Arm has announced its next-generation CPU designs, which will probably hit the market in early 2022. With all-new cores, a new architecture, and the death of 32 bit, the new designs are proving to be among Arm’s biggest releases in some time. It looks like ARM has not published a post with this information, but you can’t ask for a better source than the pages of info at Anandtech.

Arm CPU designs include cores in three sizes: “little,” “big,” and “performance,” all of which tackle different workloads at various power-consumption levels. The follow-up to this year’s “performance” X1 core is the Cortex X2, the big core is the Cortex A710, and for the first time in four years, ARM is introducing a new “little” core for high-efficiency workloads, the Cortex A510. Devices will finally be rid of the smaller Cortex A55 cores that were introduced in 2017.

Naturally, everything is faster. ARM is promising a 16 percent faster X2 core compared to current-generation X1-based chips, a 10 percent faster and 30 percent more efficient “big” core, and a 35 percent faster and 20 percent more efficient “little” core. Every core design is also seeing a 2-3x improvement in machine-learning performance, for whatever that’s worth. Put all those digits together and ARM says a CPU cluster with the typical phone layout (one Cortex X2, three A710s, and four A510s) should have 30 percent better peak performance and 30 percent better-sustained efficacy.

While the Cortex X1 and A710 are both based on the previous designs that go back to 2018 Cortex A76 cores, the smaller Cortex A510 is an entirely new design. ARM says this small core is within striking distance of the Cortex A73, the “big” CPU core in 2017 flagship smartphones. All three CPU designs use the new Armv9 architecture, which includes several security enhancements like the containerized “confidential compute architecture.”

Arm’s new CPUs continue the march toward the death of 32-bit. Google is doing its part on the Android side of things. Since August 2019, Google has required all app developers to ship 64-bit versions of apps on Google Play alongside 32-bit versions. In August 2021, the Play Store will stop serving 32-bit apps to phones and tablets. As for Arm’s new CPU designs, two of the three cores don’t support 32-bit code. Only the medium-size Cortex A710 core can run 32-bit code, so if you manage to find a 32-bit app and try to run it on one of these new X2-based phones, you’ll only be able to use the medium cores. This will be your last year for backward compatibility—Arm flagships are switching to all-64-bit in 2023.

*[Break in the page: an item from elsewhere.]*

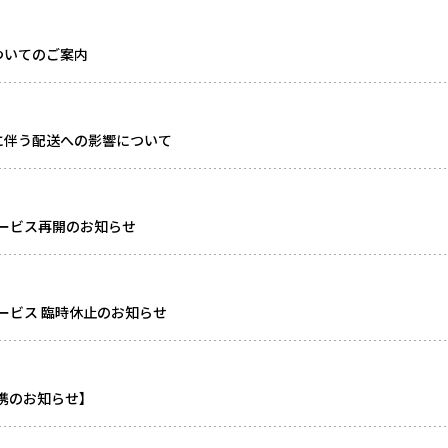
ついてのご案内
に伴う配送への影響について
ービス再開のお知らせ
ービス 臨時休止のお知らせ
連携のお知らせ】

Everyone wants to know if ARM’s CPU design department will attempt to answer Apple’s M1 chip, which tackles a laptop form factor that Arm previously hasn’t designed a class of chips for. Arm floated a possible M1 competitor: a chip design that features eight Cortex X2 CPUs instead of the mix of smaller chips. Arm is promising 40 percent better “peak single thread performance versus 2020 mainstream laptop silicon” with this design, but will anyone actually build it?

Arm just designs CPU cores—the company isn’t announcing or shipping an actual product to end-users. For that, you’ll need to go through a mobile SoC manufacturer like Qualcomm, Samsung, or MediaTek, which should ship Cortex X2-based products in early 2022. All this info needs to be filtered through the customizations and actual implementations these companies make, which could differ from Arm’s estimates. Qualcomm is one of the biggest distributors of Arm CPU designs, but after this round of chips, Qualcomm will probably start using its own designs. The company bought chip-design firm Nuvia and announced plans to ship laptop chips designed in-house in the second half of 2022.